RECORDS SUPPLIED:
=== Begin Enclosure ===
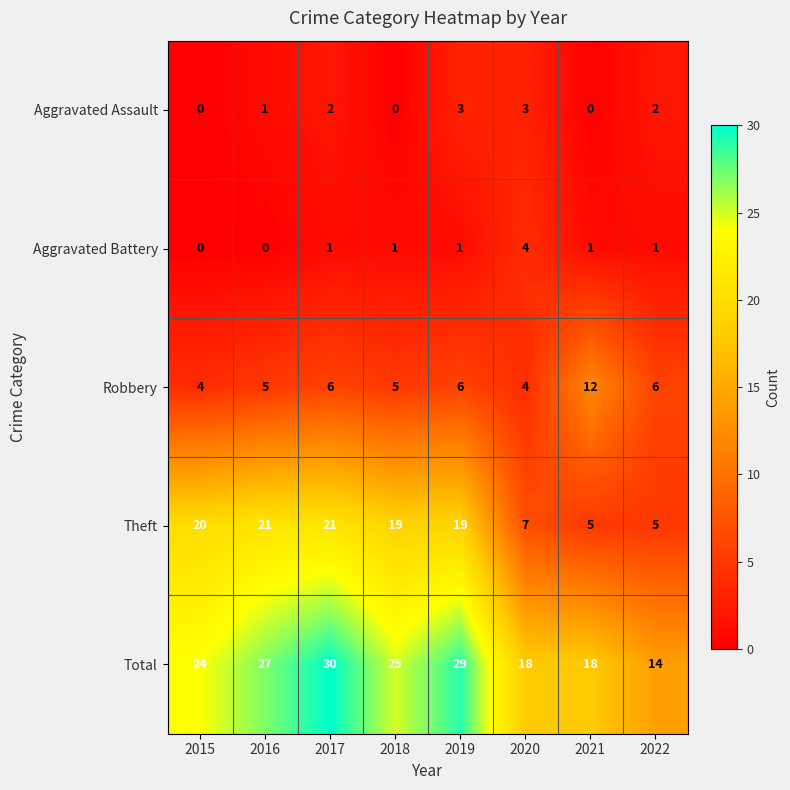

What is the average value of the Theft series?

15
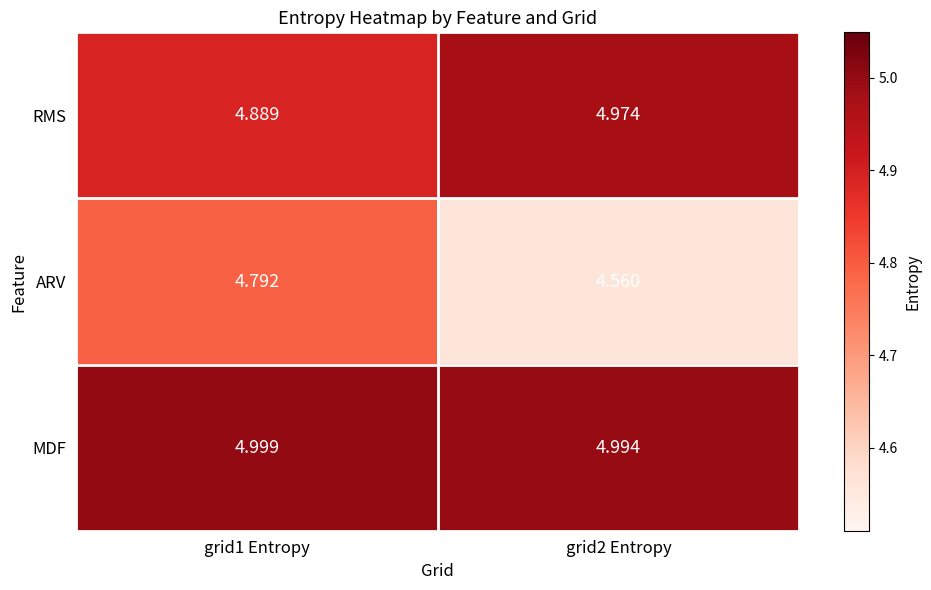

Which series has the largest range (max minus min)?

ARV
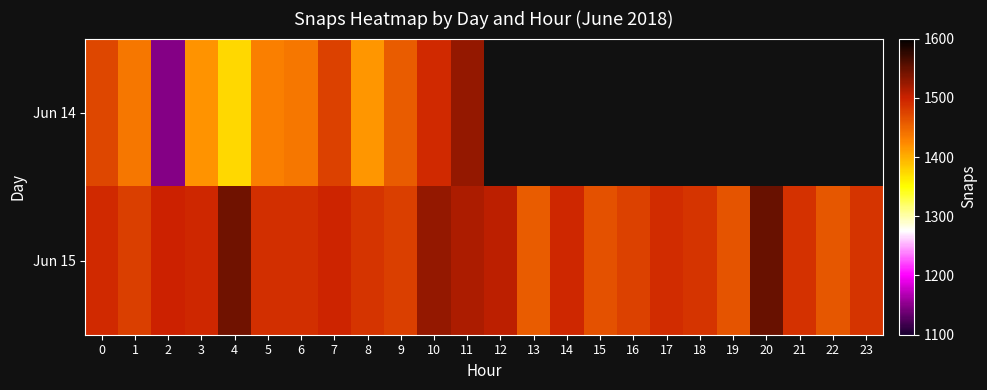

Which series changed the most between 3 and 4?

Jun 15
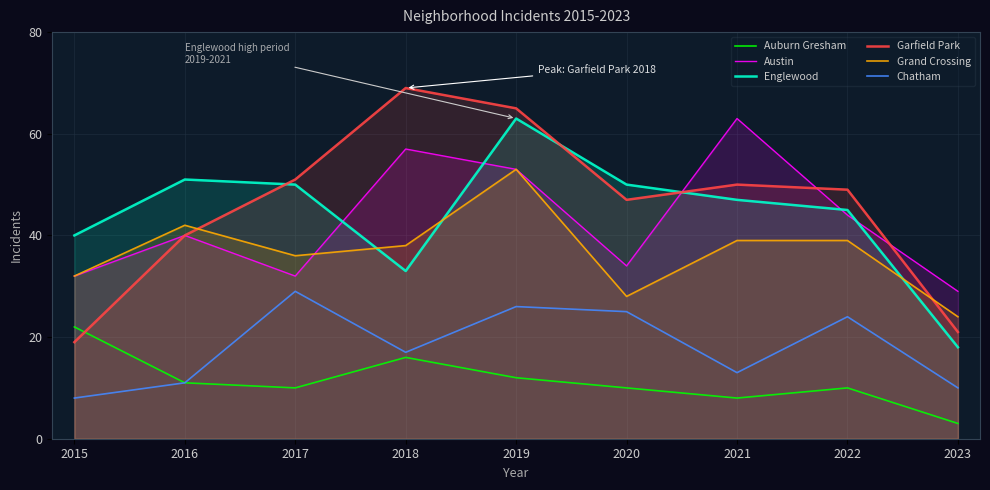

At 2016, list the series in order from largest to smallest.

Englewood, Grand Crossing, Austin, Garfield Park, Auburn Gresham, Chatham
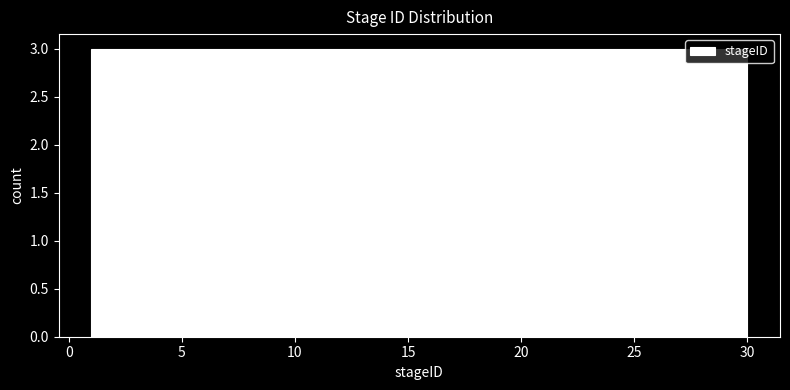

How tall is the bar that spans 1.0 to 3.9 on the x-axis? Neither the bar edges nor the heights are printed on the chart, so give them approximately, as read against the axes.

3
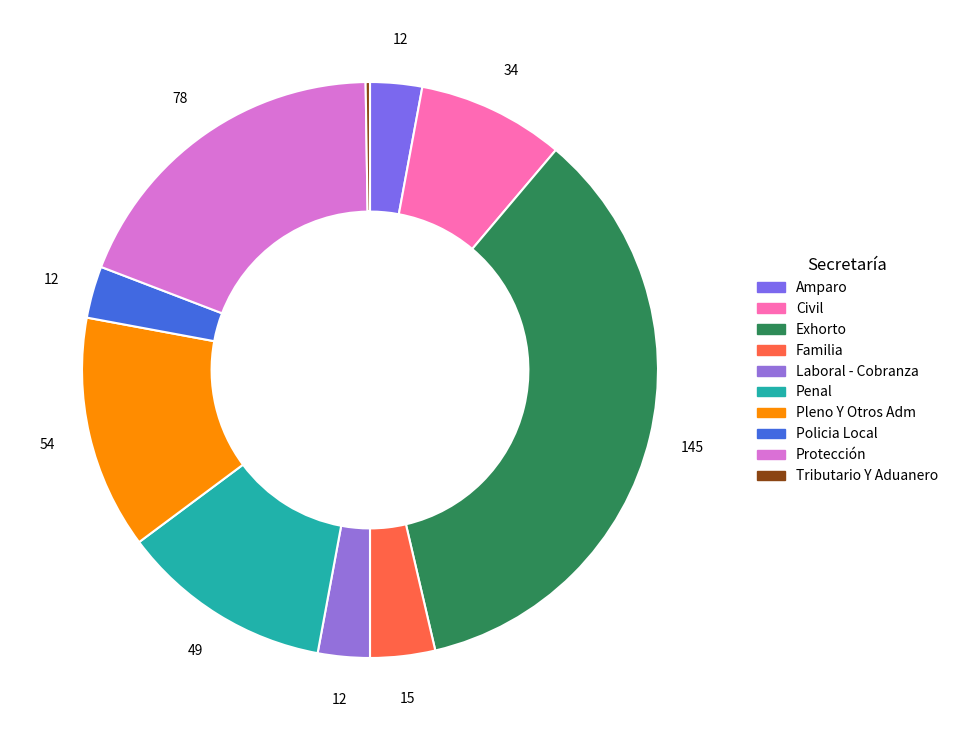

The Tributario Y Aduanero slice represents 1% of the pie. True or false?

False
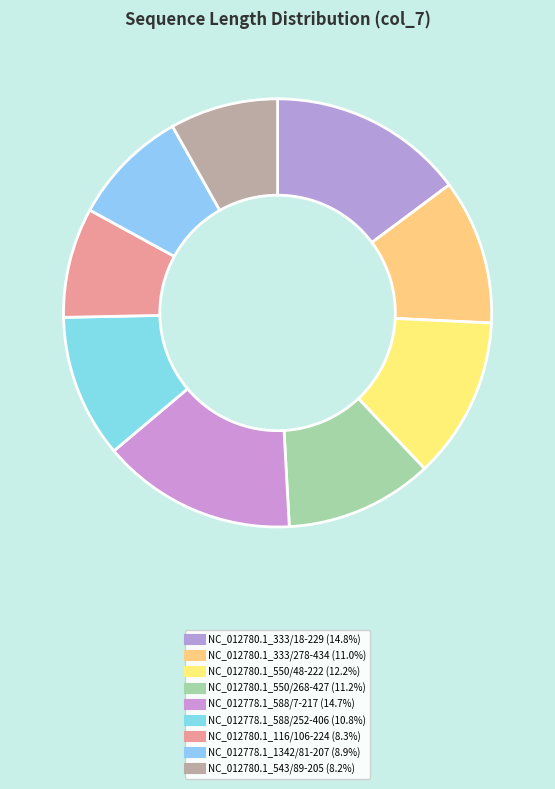

Which category has the biggest portion of the pie?

NC_012780.1_333/18-229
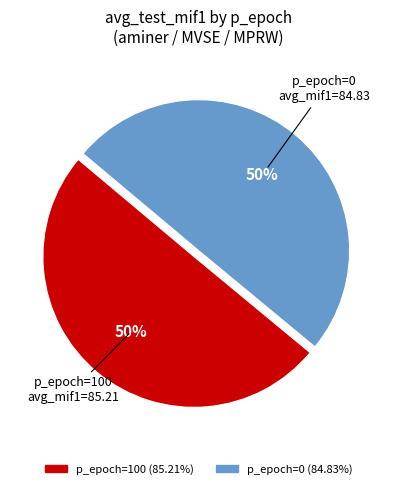

To the nearest percent, what is the average slice percentage?

50%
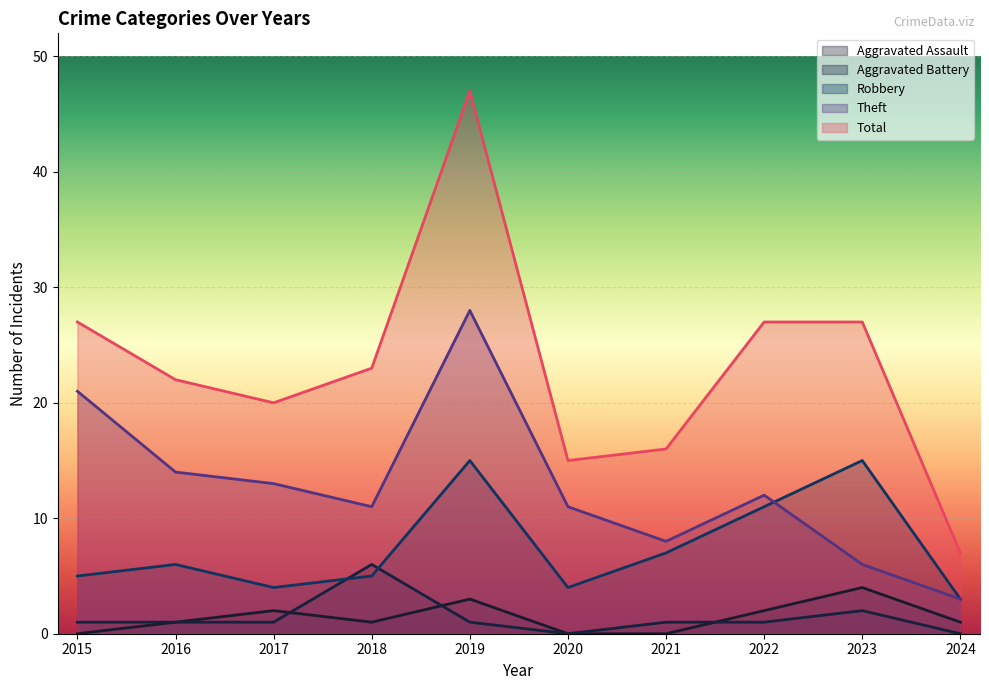

What is the difference between the maximum and second lowest values in the Aggravated Assault series?

4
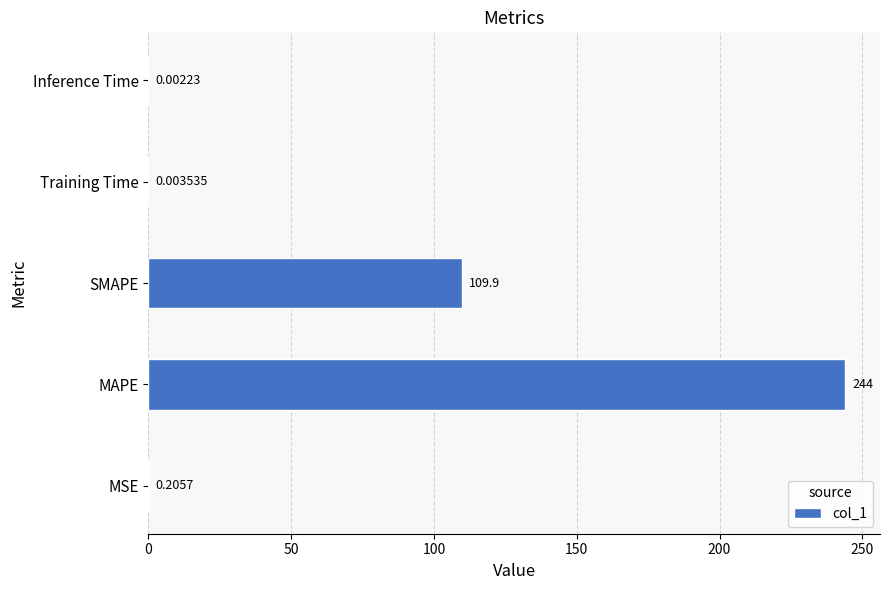

Between Inference Time and MSE, which is larger?

MSE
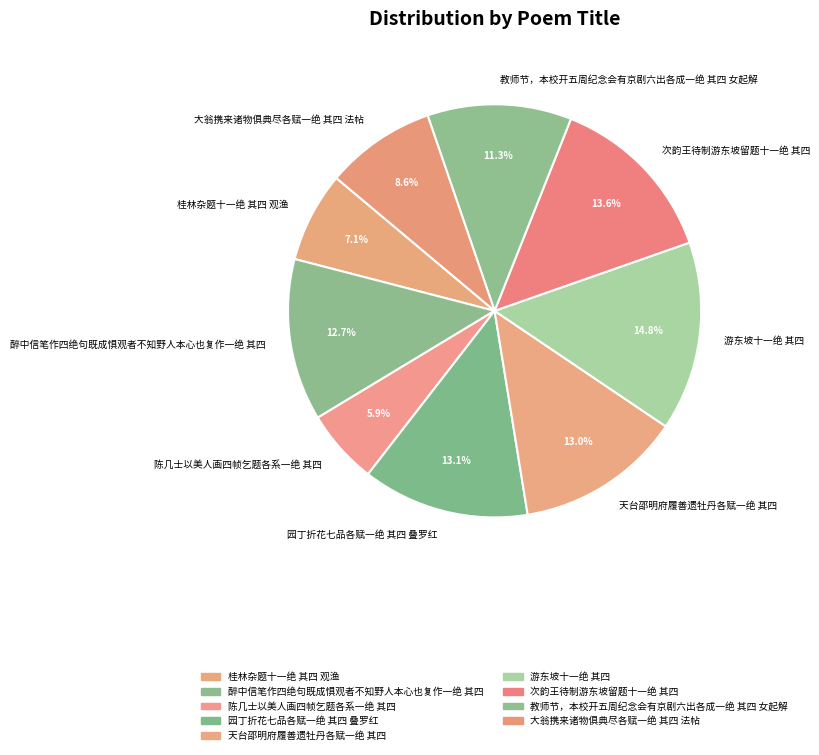

What is the smallest slice in the pie chart?

陈几士以美人画四帧乞题各系一绝 其四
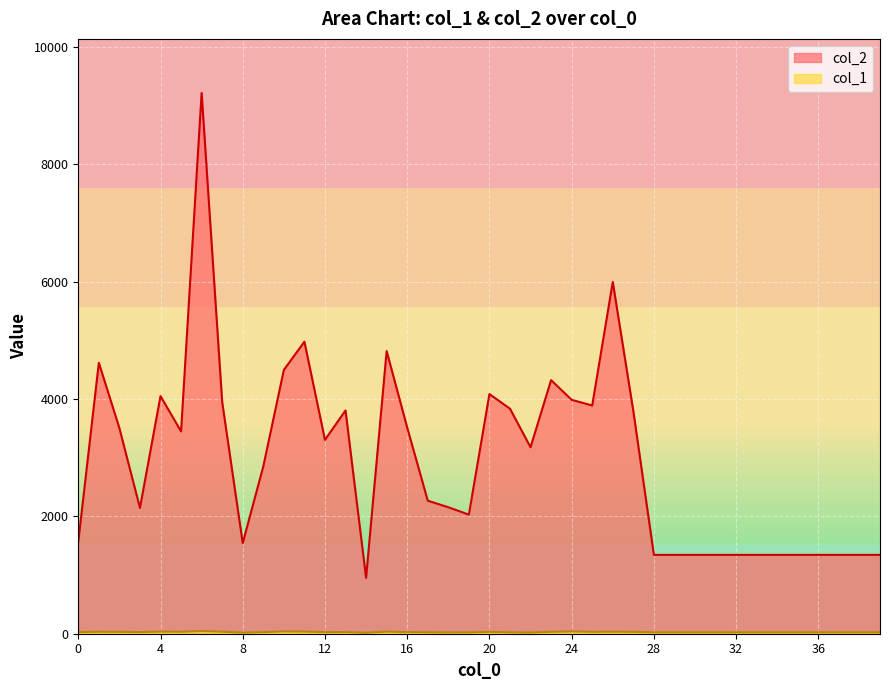

Where is the first local minimum for col_1?

3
=== End Enclosure ===
Rewrite every one of the records above, replacing "pie" with "donut" and keeping everything else unchanged. Leave the pictures out.

RESPONSE AREA:
What is the average value of the Theft series?

15

Which series has the largest range (max minus min)?

ARV

Which series changed the most between 3 and 4?

Jun 15

At 2016, list the series in order from largest to smallest.

Englewood, Grand Crossing, Austin, Garfield Park, Auburn Gresham, Chatham

How tall is the bar that spans 1.0 to 3.9 on the x-axis? Neither the bar edges nor the heights are printed on the chart, so give them approximately, as read against the axes.

3

The Tributario Y Aduanero slice represents 1% of the donut. True or false?

False

Which category has the biggest portion of the donut?

NC_012780.1_333/18-229

To the nearest percent, what is the average slice percentage?

50%

What is the difference between the maximum and second lowest values in the Aggravated Assault series?

4

Between Inference Time and MSE, which is larger?

MSE

What is the smallest slice in the donut chart?

陈几士以美人画四帧乞题各系一绝 其四

Where is the first local minimum for col_1?

3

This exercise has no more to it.